- Born: October 29, 1960 (age 65) Myrzakent, Kazakh SSR, Soviet Union
- Citizenship: Kazakhstani
- Occupation: businessman

= Vladimir Kim =

Kazakh billionaire (born 1960)

Vladimir Sergeyevich Kim (Владимир Серге́евич Ким; born 29 October 1960) is a Kazakhstani businessman and billionaire who is the richest person in Kazakhstan. He made his wealth in Kazakhstan's natural resources sector. He owns a network of offshore companies.

==Early life==
Kim was born in 1960. He is of Korean descent. He graduated from the Kazakh Leading Academy of Architecture and Civil Engineering (then known as the Alma-Ata Architectural Institute) in 1982 with a degree in civil engineering. He holds an MBA degree, and received his PhD in business and administrative management at the John F. Kennedy University in California in 1998.

==Career==
In 1995, Kim was appointed managing director and chief executive officer of Zhezkazgantsvetmet JSC, Kazakhmys' core subsidiary at the time. He was elected chairman of the board of directors of Zhezkazgantsvetmet in 2000, and Chairman of Kazakhmys upon its listing on the London Stock Exchange in October 2005. Kim stepped down as chairman of Kazakhmys in May 2013 to become a non-executive director. Following the completion of the Group restructuring in 2014, Kim remained a non-executive director and a major shareholder in KAZ Minerals PLC, a mining company quoted on the London Stock Exchange, Hong Kong Stock Exchange and Kazakhstan Stock Exchange.

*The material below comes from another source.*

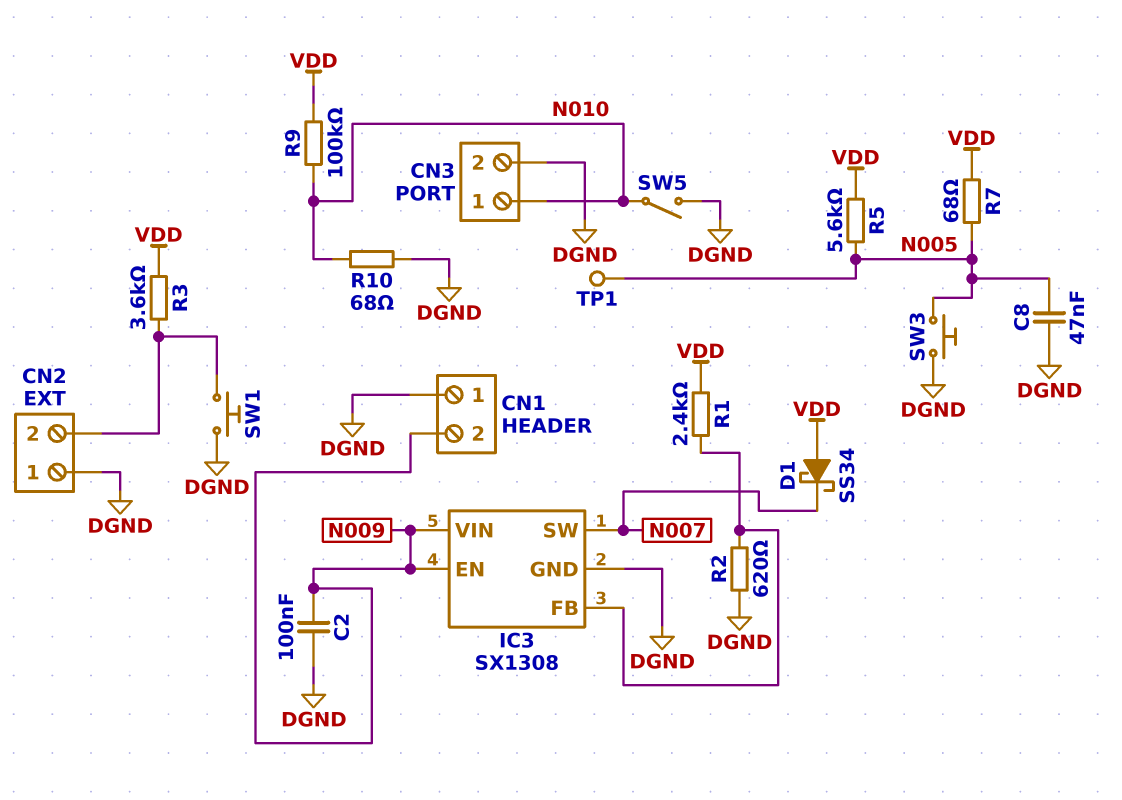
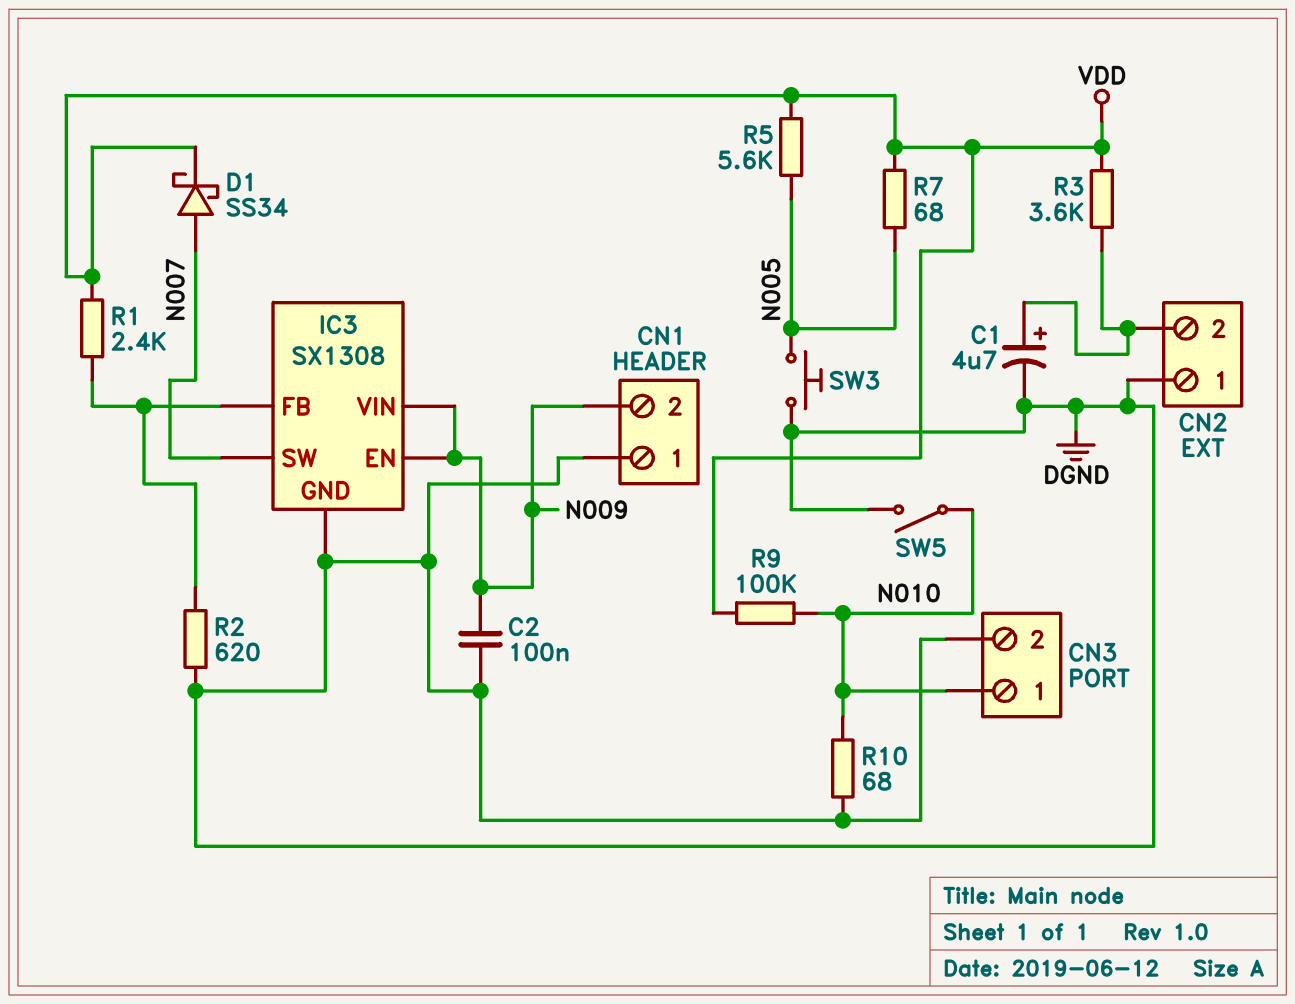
C1: none -> 4.7uF (plus CN2/2, minus DGND)
C8: 47nF (DGND, N005) -> none
D1: schottky SS34 (A VDD, K N007) -> schottky SS34 (A N007, K VDD)
SW1: button (CN2/2, DGND) -> none
TP1: test point (N005) -> none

He holds approximately 33% of KAZ Minerals.

In 2022, Kim was ranked as Kazakhstan's wealthiest individual for the fifth year in a row by Forbes, with a fortune of $5 billion. He sits at 584th in the global rankings

In June 2023, Hitech Grand Prix motor racing team announced that Kim had bought a 25% stake of the company.

==Personal life==
Kim is married and has four children. He resides in Almaty, Kazakhstan.